Looe is already frequently flooded, with the flood risk set to get worse as a result of rising sea levels and increasingly severe storms.  According to Met Office predictions, in 20 years’ time the same flood event could be 170mm higher (UKCP18). Wave action played a significant part in the severe flooding experienced on St Valentine’s Day in 2014 which damaged Banjo Pier and parts of the quay walls throughout the town.

Cornwall Council is working with the Environment Agency and other key stakeholders in advancing plans to provide the town with a flood defence and regeneration scheme, but funding remains a problem.

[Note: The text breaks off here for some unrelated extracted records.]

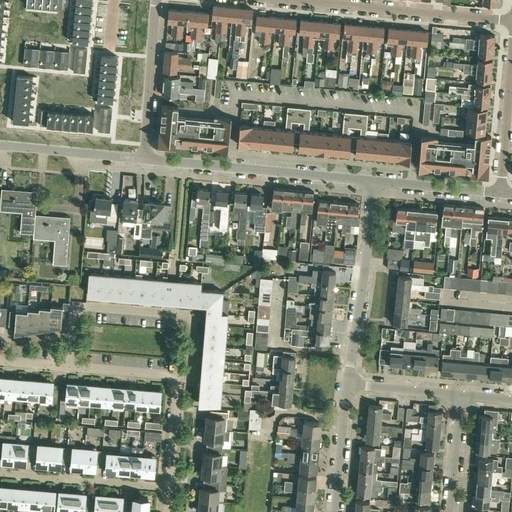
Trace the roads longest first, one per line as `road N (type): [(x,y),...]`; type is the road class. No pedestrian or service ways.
road 1 (residential): [(67,368),(74,308),(172,316),(194,318),(189,377),(177,377)]
road 2 (residential): [(511,21),(276,0)]
road 3 (residential): [(375,183),(143,159)]
road 4 (residential): [(347,383),(375,183)]
road 5 (residential): [(168,488),(0,475)]
road 6 (residential): [(156,0),(143,159)]
road 7 (residential): [(497,193),(511,43)]
road 8 (residential): [(143,159),(0,145)]
road 9 (residential): [(334,511),(347,383)]
road 10 (residential): [(497,193),(375,183)]
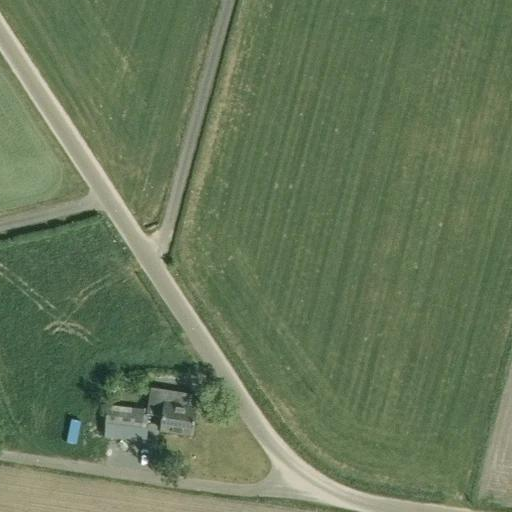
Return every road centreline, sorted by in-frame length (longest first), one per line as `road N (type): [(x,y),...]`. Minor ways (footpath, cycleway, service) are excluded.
road 1 (unclassified): [(424,511),(326,491),(286,464),(0,33)]
road 2 (track): [(0,455),(245,490),(299,476)]
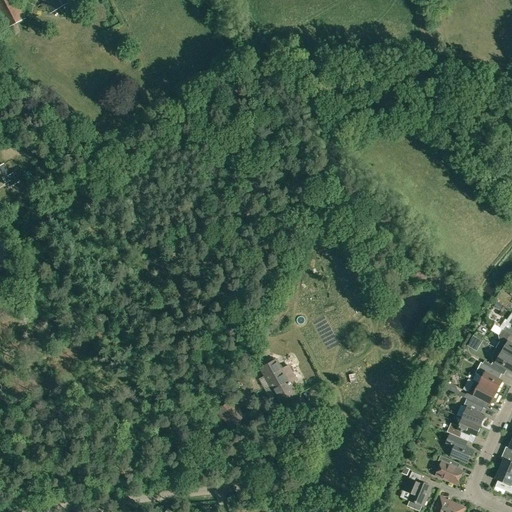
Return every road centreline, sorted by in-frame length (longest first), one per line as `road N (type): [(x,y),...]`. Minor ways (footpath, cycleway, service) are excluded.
road 1 (unclassified): [(316,511),(241,487),(27,511)]
road 2 (residential): [(506,511),(475,494),(511,403)]
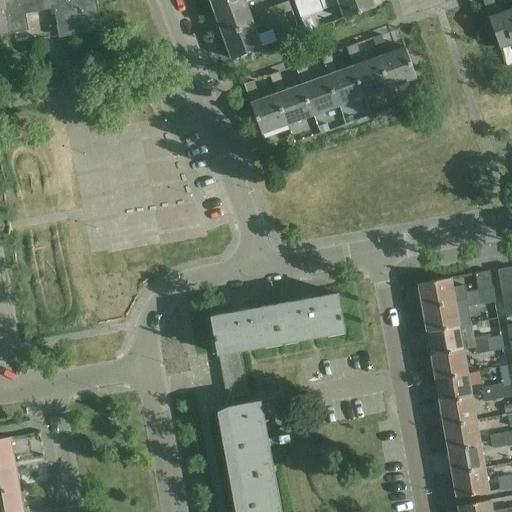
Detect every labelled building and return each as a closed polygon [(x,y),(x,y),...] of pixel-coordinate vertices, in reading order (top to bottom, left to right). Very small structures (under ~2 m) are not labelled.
[(0,0),(0,35),(29,31),(26,15),(54,10),(57,27),(77,23),(79,34),(103,30),(97,0),(0,0)] [(209,0),(214,13),(246,1),(245,0),(209,0)] [(324,0),(295,0),(294,1),(297,10),(324,0)] [(375,9),(372,0),(324,0),(297,10),(301,19),(313,15),(338,6),(343,20),(375,9)] [(511,45),(511,10),(504,13),(502,7),(496,9),(492,0),(482,0),(500,50),(511,45)] [(254,25),(246,1),(214,13),(222,36),(254,25)] [(285,14),(292,11),(289,2),(265,10),(268,20),(285,14)] [(288,23),(285,14),(268,20),(254,25),(222,36),(231,60),(263,48),(258,34),(288,23)] [(313,15),(301,19),(302,24),(306,34),(313,31),(318,29),(313,15)] [(416,80),(405,48),(388,54),(381,36),(372,39),(378,57),(390,90),(416,80)] [(390,90),(378,57),(368,61),(366,56),(360,58),(356,45),(346,48),(353,67),(364,99),(390,90)] [(364,99),(353,67),(337,72),(330,54),(320,58),(327,76),(338,108),(364,99)] [(338,108),(327,76),(316,79),(314,73),(308,75),(304,64),(295,67),(301,85),(312,117),(338,108)] [(312,117),(301,85),(285,91),(279,73),(269,76),(276,94),(287,126),(312,117)] [(287,126),(276,94),(259,100),(253,82),(244,85),(262,135),(287,126)] [(511,292),(511,267),(497,270),(502,295),(511,293),(511,292)] [(490,272),(475,274),(478,292),(493,289),(490,272)] [(452,288),(451,279),(419,284),(423,308),(455,303),(467,300),(468,306),(481,303),(478,292),(466,294),(464,286),(452,288)] [(495,301),(493,289),(478,292),(481,303),(495,301)] [(511,307),(511,297),(511,293),(502,295),(504,309),(511,307)] [(338,294),(275,306),(282,342),(345,331),(338,294)] [(467,300),(455,303),(423,308),(428,332),(459,326),(471,324),(469,312),(468,306),(467,300)] [(282,342),(275,306),(212,317),(216,339),(214,340),(217,354),(218,354),(241,350),(282,342)] [(463,350),(459,326),(428,332),(432,355),(463,350)] [(503,348),(501,337),(487,339),(489,351),(503,348)] [(489,351),(487,339),(474,342),(476,353),(489,351)] [(243,361),(241,350),(218,354),(220,365),(243,361)] [(468,374),(463,350),(432,355),(436,379),(468,374)] [(245,373),(243,361),(220,365),(222,377),(245,373)] [(509,380),(506,367),(500,368),(503,381),(509,380)] [(247,384),(245,373),(222,377),(225,388),(247,384)] [(472,397),(468,374),(436,379),(440,402),(472,397)] [(249,396),(247,384),(225,388),(227,400),(249,396)] [(510,384),(496,387),(498,398),(511,396),(510,384)] [(498,398),(496,387),(482,389),(485,401),(498,398)] [(476,421),(472,397),(440,402),(444,426),(476,421)] [(276,511),(265,446),(269,445),(270,445),(289,442),(291,442),(289,434),(287,434),(283,428),(268,436),(263,437),(258,413),(260,412),(259,403),(257,403),(257,402),(228,408),(219,412),(237,511),(276,511)] [(480,444),(476,421),(444,426),(449,450),(480,444)] [(507,446),(505,434),(491,436),(493,448),(507,446)] [(0,465),(16,463),(11,438),(0,440),(0,465)] [(485,468),(480,444),(449,450),(453,474),(485,468)] [(0,490),(20,487),(16,463),(0,465),(0,490)] [(489,493),(485,468),(453,474),(457,498),(489,493)] [(511,475),(499,479),(501,490),(511,488),(511,475)] [(0,511),(24,511),(20,487),(0,490),(0,511)] [(511,511),(511,509),(496,511),(492,511),(490,500),(459,506),(459,511),(511,511)]
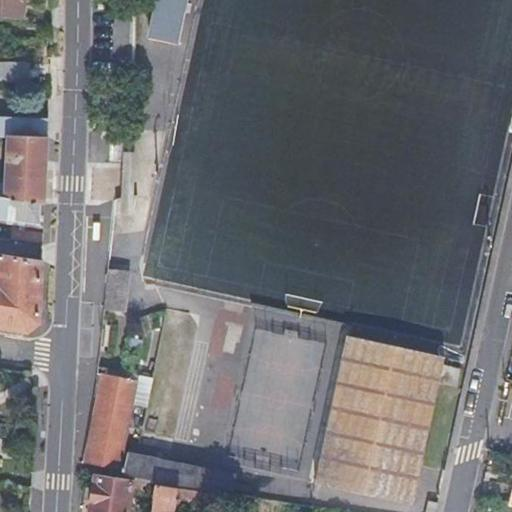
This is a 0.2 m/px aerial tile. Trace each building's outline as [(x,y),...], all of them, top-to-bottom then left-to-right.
[(0,0),(0,14),(22,16),(23,0),(0,0)] [(156,0),(147,35),(176,42),(185,0),(156,0)] [(0,62),(0,81),(29,84),(30,64),(0,62)] [(0,135),(5,136),(47,139),(49,115),(16,113),(15,117),(0,115),(0,135)] [(0,197),(44,204),(46,174),(47,139),(5,136),(3,182),(0,182),(0,197)] [(44,218),(44,204),(0,197),(0,222),(43,228),(44,218)] [(43,245),(43,235),(11,231),(11,240),(43,245)] [(0,328),(28,333),(38,324),(40,297),(42,263),(0,257),(0,328)] [(108,270),(104,308),(126,311),(131,272),(108,270)] [(346,335),(314,482),(412,503),(438,380),(453,383),(457,366),(443,363),(444,355),(346,335)] [(100,476),(124,479),(124,477),(234,492),(236,474),(127,456),(124,473),(118,472),(135,382),(130,381),(131,375),(101,369),(85,466),(101,469),(100,476)] [(139,375),(135,402),(148,403),(151,376),(139,375)] [(100,476),(94,476),(92,489),(86,489),(85,498),(91,499),(89,511),(129,511),(134,480),(124,479),(100,476)] [(172,511),(176,486),(156,483),(151,511),(172,511)] [(211,511),(215,492),(176,486),(172,511),(211,511)]
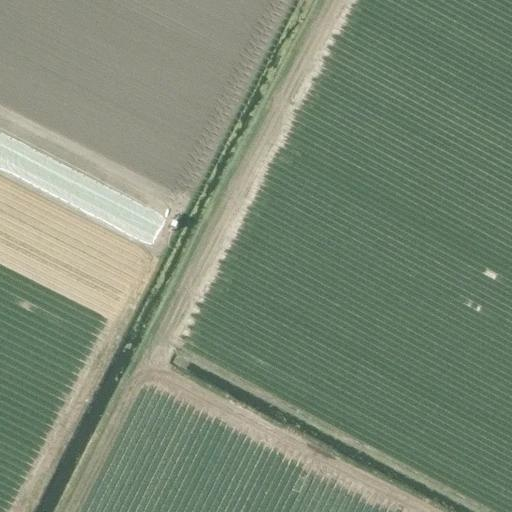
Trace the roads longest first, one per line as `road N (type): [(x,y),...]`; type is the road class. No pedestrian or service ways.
road 1 (track): [(70,511),(135,382),(150,371),(418,511)]
road 2 (track): [(150,371),(160,334),(333,0)]
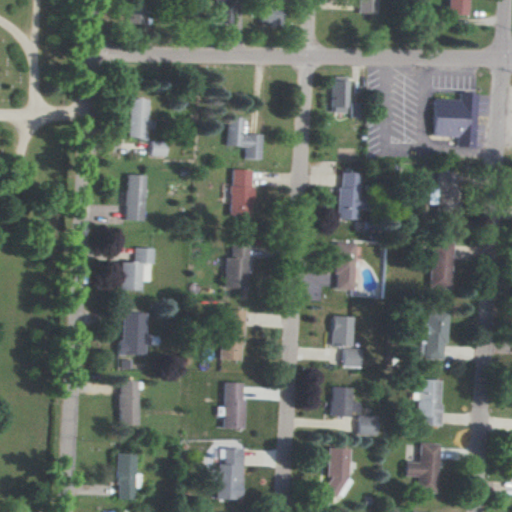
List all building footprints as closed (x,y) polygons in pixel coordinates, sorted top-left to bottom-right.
[(256,24),(276,24),(277,5),(274,5),(274,0),(270,0),(270,5),(257,5),(256,24)] [(374,14),(374,0),(355,0),(355,13),(374,14)] [(445,0),(445,15),(466,15),(465,0),(445,0)] [(145,24),(146,2),(126,2),(125,24),(145,24)] [(217,24),(228,24),(229,2),(217,2),(217,24)] [(329,113),(346,113),(346,76),(329,77),(329,113)] [(429,136),(454,137),(454,146),(474,147),(476,94),(456,93),(456,100),(431,99),(429,136)] [(124,138),(143,138),(143,129),(155,129),(155,121),(144,121),(145,99),(126,98),(124,138)] [(348,118),(359,118),(358,101),(347,102),(348,118)] [(258,159),(259,134),(240,133),(241,117),(224,117),(223,146),(242,147),(242,159),(258,159)] [(147,155),(160,155),(159,141),(147,141),(147,155)] [(247,217),(249,170),(228,169),(226,216),(247,217)] [(424,188),(424,203),(434,204),(433,221),(450,222),(451,171),(434,171),(433,189),(424,188)] [(356,196),(357,172),(336,172),(335,219),(355,219),(355,208),(365,208),(365,196),(356,196)] [(121,220),(140,220),(142,175),(123,174),(121,220)] [(448,242),(426,242),(426,288),(448,289),(448,242)] [(350,290),(351,243),(332,243),(331,289),(350,290)] [(245,288),(244,246),(222,246),(223,288),(245,288)] [(148,248),(131,248),(131,262),(117,262),(116,289),(138,290),(138,281),(148,281),(148,248)] [(241,310),(220,309),(218,359),(239,360),(241,310)] [(117,354),(142,355),(143,313),(118,312),(117,354)] [(414,337),(421,337),(420,358),(441,359),(444,315),(423,314),(423,323),(415,322),(414,337)] [(350,316),(328,316),(328,344),(338,344),(338,367),(357,367),(357,349),(349,348),(350,316)] [(133,380),(114,381),(115,425),(134,425),(133,380)] [(437,426),(438,380),(415,380),(414,393),(412,393),(412,415),(418,415),(418,425),(437,426)] [(219,428),(240,429),(241,383),(220,382),(219,428)] [(349,402),(349,387),(328,387),(327,415),(356,416),(356,402),(349,402)] [(374,416),(355,416),(355,434),(374,434),(374,416)] [(434,493),(436,444),(416,443),(415,462),(402,461),(401,476),(414,476),(414,492),(434,493)] [(343,448),(325,447),(324,477),(323,494),(342,494),(343,448)] [(238,500),(239,449),(216,448),(215,465),(203,465),(203,481),(213,481),(212,499),(238,500)] [(137,488),(138,474),(132,474),(132,453),(114,453),(113,496),(131,496),(131,488),(137,488)]
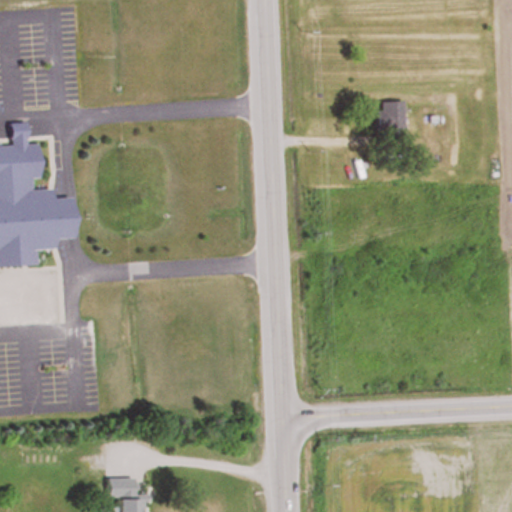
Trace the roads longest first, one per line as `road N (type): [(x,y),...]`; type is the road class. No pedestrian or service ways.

During the fortnightly spring tides, the sea routinely comes close to the top of the quayside walls. When a storm occurs at the same time, the water comes over the walls and floods the surrounding streets which are lower lying.

“Luckily the strength of the wind had dropped on Thursday, ” said Tina. “If that had not happened the town would have been in serious trouble”.

Martyn Alvey, Cornwall Council’s Portfolio Holder for Environment and Climate Change said: “My heartfelt sympathies go out to those affected by this latest flooding incident.  I also thank the fire and rescue service and the whole community who have pulled together to deal with the aftermath. 

“It is clear that Looe is increasingly vulnerable to flooding which threatens the town’s viability. The urgency of agreeing and funding a scheme to protect Looe from rising sea levels, devastating coastal erosion, and long-term economic decline is clear to see.”